I have a problem I would like some help at. I need to create a piece of R code that can load in a csv file. The csv file contain one column named "Link" and for each i(Row) there is a link from which the code need to download the content of the link and place it in a separate csv file. Until now I have managed find and modify the piece of code showed below. (Thanks to Christopher Gandrud and co authors)

library(foreign)
library(RCurl)
 
addresses <- read.csv(">>PATH TO CSV FILE<<")
 
for (i in addresses) full.text <- getURL(i)
 
text <- data.frame(full.text)
 
outpath <-">>PATH TO SPECIFIED FOLDER<<"
 
x <- 1:nrow(text)
 
for(i in x) {
  write(as.character(text[i,1]), file = paste(outpath,"/",i,".txt",sep=""))
}

Actually the code works perfectly, BUT the problem is that I am overloading the server with requests, so after having downloaded the correct content from 100-150 links, the files are just empty. I know for a fact that this is the problem since I have tested it many times with a decreasing number of links.

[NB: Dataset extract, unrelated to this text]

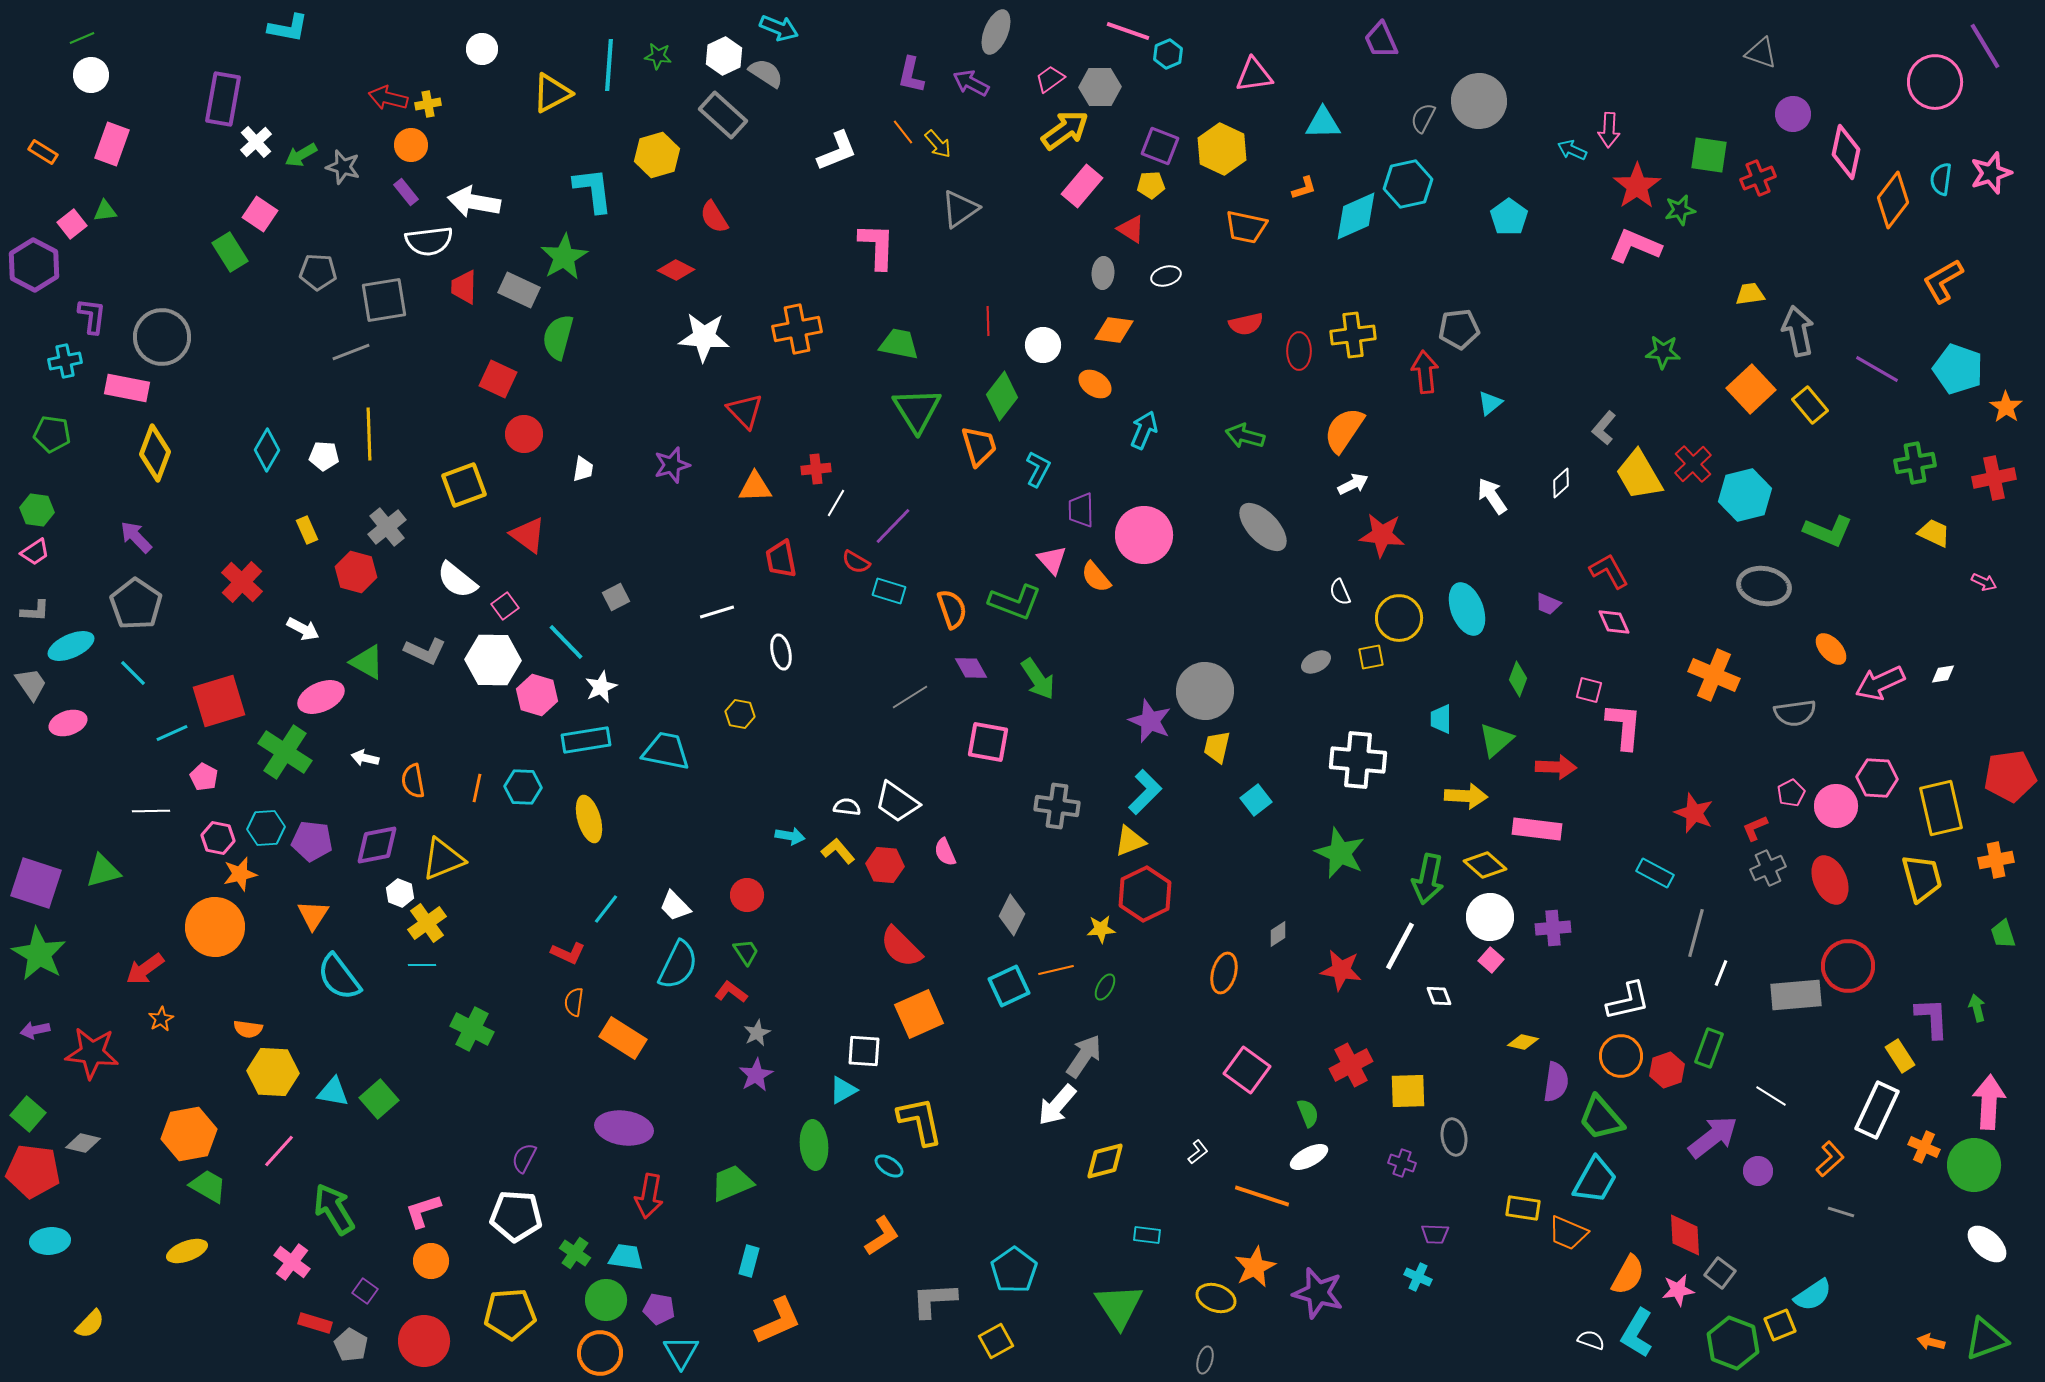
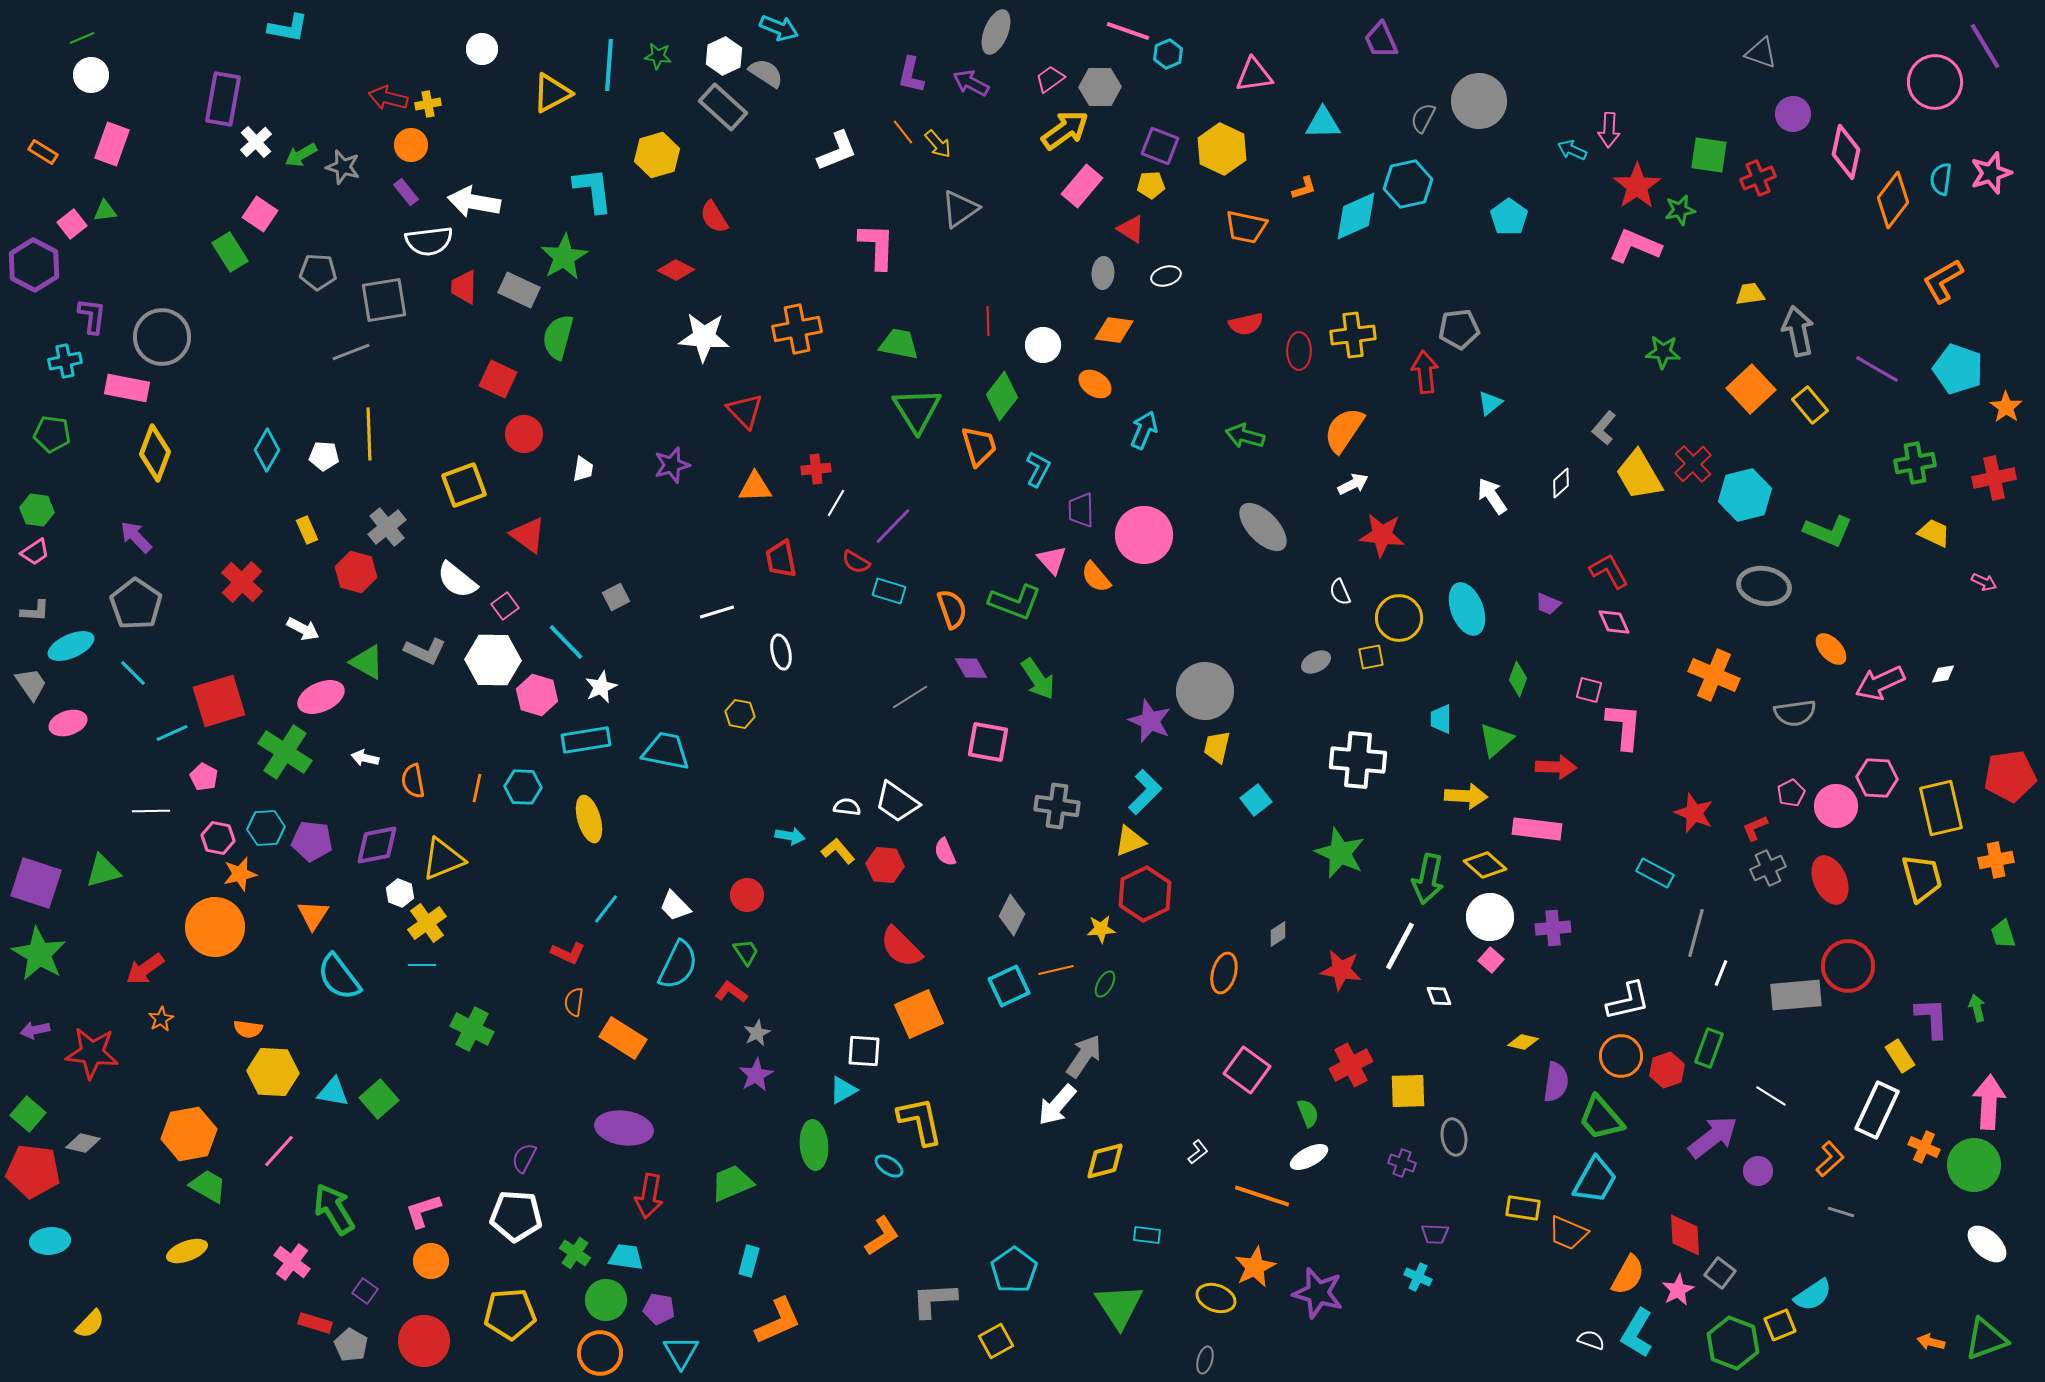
gray rectangle at (723, 115): moved 8 px up
green ellipse at (1105, 987): moved 3 px up
pink star at (1678, 1290): rotated 20 degrees counterclockwise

Actually if I just download 100 links at the time it is no problem. Above 100 it starts becoming a problem. Non the less I need to implement a couple of things into this piece of code for it to become a good crawler for this particular task.

I have divided my problem into two because solving problem one should solve the case temporarily.

  1. I want to use the Sys.Sleep function for every 100 downloads. So the code fires 100 requests for the first 100 links and then it pauses for x seconds before it fires the next 100 requests...

  2. Having done that with all rows/links in my dataset/csv file I need it to check each csv file for two conditions. They cannot be empty and they cannot contain a certain error message the server gives me in some special cases. If one of these two condtions are true then it need to save the filename(link number) into a vector I can work with from there.

Wow this question suddenly got pretty long. I realize it is a big question and I am asking a lot. It is for my master thesis which is not really about R programming but I need to download the content from a lot of websites which I have been given access to. Next I have to analyze the content, which is what my thesis is about. Any suggestions/comments are welcome.

 library(foreign)  
 library(RCurl)  
 
 addresses <- read.csv("~/Dropbox/Speciale/Mining/Input/Extract post - Dear Lego n(250).csv")  
 
 for (i in addresses) {  
+   if(i == 50) {  
+     print("Why wont this work?")  
+     Sys.sleep(10)  
+     print(i)  
+   }  
+   else {  
+     print(i)  
+   }  
+ }  

"And then a whole list over the links loaded in. No "Why wont this work" at i == 50" followed by

Warning message

In if (i == 100) {:
 the condition has length > 1 and only the first element will be used  
full.text <- getURL(i)  
text <- data.frame(full.text)  
outpath <-"~/Dropbox/Speciale/Mining/Output"  
x <- 1:nrow(text)  
for(i in x) {  
write(as.character(text[i,1]), file = paste(outpath,"/",i,".txt",sep=""))}  

Able to help me more?